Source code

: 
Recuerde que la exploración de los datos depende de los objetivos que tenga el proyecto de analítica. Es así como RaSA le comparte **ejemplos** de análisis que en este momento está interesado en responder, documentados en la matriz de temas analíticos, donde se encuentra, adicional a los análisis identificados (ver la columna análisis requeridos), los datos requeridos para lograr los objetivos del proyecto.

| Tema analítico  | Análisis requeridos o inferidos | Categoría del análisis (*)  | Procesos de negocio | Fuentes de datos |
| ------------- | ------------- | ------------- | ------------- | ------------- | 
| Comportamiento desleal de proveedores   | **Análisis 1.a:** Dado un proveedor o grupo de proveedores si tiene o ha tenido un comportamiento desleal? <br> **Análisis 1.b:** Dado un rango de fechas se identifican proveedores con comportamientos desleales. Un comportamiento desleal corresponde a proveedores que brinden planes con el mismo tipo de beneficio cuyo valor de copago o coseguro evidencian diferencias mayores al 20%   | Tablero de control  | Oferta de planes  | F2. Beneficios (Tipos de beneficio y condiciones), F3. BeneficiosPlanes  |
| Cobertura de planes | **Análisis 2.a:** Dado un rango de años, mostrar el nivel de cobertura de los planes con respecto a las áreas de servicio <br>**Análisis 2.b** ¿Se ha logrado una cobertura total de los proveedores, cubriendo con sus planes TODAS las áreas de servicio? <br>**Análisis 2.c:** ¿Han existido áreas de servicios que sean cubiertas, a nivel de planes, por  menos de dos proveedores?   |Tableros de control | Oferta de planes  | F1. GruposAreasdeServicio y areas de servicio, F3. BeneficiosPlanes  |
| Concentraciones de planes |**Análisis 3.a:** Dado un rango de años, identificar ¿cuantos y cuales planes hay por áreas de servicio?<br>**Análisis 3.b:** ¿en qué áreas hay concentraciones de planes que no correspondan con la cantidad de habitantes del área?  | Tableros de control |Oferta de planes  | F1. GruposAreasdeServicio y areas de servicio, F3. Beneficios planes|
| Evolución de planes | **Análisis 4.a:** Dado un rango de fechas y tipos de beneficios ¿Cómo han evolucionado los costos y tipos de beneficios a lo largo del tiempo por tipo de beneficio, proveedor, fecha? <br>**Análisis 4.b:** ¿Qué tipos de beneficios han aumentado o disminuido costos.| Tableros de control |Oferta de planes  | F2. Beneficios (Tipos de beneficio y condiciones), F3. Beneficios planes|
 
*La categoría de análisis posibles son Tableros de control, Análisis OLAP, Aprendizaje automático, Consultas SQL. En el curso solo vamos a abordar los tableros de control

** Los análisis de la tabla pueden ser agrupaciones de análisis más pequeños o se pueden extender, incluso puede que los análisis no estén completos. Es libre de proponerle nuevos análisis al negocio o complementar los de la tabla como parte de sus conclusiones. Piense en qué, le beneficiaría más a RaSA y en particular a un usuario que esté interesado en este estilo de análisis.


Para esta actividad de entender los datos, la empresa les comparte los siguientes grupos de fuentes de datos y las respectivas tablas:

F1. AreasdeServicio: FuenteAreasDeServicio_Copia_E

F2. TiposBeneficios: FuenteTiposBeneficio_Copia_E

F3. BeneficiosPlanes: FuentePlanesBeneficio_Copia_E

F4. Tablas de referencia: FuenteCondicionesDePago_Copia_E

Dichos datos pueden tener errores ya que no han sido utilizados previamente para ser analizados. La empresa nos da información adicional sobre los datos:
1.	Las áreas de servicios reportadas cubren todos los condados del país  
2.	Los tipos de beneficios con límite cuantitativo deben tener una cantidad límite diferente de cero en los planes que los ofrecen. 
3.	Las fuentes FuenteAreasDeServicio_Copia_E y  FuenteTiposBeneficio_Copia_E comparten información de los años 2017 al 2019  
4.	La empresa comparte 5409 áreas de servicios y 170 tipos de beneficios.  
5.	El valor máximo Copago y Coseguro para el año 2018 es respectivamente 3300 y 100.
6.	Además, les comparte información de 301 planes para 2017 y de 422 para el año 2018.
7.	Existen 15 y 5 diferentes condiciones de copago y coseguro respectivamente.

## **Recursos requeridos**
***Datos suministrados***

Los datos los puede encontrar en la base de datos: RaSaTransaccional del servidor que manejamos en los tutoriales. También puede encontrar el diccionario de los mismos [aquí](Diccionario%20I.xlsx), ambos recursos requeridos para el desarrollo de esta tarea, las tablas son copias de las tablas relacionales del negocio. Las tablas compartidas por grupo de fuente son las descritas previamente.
--
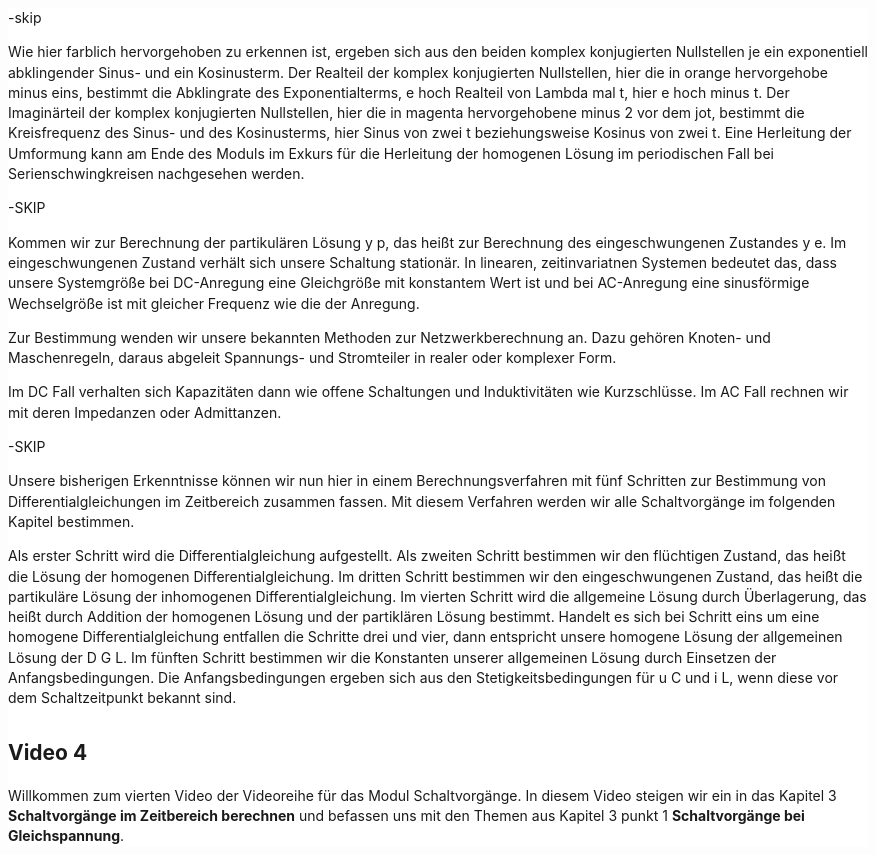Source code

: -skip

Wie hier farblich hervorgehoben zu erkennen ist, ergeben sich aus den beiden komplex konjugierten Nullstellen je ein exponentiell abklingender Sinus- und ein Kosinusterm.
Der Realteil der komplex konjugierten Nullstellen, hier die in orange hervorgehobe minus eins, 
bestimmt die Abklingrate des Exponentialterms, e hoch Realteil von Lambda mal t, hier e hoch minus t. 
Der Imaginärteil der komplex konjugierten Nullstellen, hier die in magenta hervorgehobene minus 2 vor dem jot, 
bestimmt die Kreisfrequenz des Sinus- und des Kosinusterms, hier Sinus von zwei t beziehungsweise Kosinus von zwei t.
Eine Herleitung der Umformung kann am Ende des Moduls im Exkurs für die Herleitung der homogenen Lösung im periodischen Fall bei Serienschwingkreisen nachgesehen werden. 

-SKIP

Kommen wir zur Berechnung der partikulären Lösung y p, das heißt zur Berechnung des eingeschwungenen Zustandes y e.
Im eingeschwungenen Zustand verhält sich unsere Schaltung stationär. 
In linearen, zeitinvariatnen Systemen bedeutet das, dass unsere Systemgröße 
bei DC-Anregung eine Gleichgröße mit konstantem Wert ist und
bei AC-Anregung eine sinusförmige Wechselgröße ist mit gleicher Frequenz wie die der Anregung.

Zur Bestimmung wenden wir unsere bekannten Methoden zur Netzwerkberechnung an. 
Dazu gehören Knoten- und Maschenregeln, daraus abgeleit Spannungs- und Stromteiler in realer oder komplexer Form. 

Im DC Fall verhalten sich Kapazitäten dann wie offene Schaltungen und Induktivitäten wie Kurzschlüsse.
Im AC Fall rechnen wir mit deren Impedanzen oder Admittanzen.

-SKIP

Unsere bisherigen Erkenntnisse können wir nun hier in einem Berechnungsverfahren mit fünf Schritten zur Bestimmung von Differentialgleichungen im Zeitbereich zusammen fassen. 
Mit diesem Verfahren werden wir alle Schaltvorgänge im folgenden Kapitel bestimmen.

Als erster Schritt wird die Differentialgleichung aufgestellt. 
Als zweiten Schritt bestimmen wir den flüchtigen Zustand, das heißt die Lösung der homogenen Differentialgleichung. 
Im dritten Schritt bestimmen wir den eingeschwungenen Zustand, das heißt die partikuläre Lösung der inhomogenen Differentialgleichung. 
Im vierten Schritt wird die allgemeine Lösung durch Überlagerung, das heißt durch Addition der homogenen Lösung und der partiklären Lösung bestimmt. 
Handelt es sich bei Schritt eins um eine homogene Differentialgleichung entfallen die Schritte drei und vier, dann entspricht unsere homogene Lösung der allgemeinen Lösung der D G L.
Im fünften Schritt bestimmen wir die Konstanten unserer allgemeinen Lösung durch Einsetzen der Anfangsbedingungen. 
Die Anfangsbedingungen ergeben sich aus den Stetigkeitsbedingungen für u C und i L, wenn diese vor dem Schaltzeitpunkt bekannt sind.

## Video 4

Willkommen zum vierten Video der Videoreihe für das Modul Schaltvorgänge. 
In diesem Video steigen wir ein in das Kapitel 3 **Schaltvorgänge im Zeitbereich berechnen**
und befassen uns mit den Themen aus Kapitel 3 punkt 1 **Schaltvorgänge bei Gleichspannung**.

▶ [WHAT THE TASK REQUIRES]
Collect every line in the rows above that contains the string "tener". The match is case-sensitive.

▶ [SOLVED PROBLEM]
Dichos datos pueden tener errores ya que no han sido utilizados previamente para ser analizados. La empresa nos da información adicional sobre los datos:
2.	Los tipos de beneficios con límite cuantitativo deben tener una cantidad límite diferente de cero en los planes que los ofrecen. 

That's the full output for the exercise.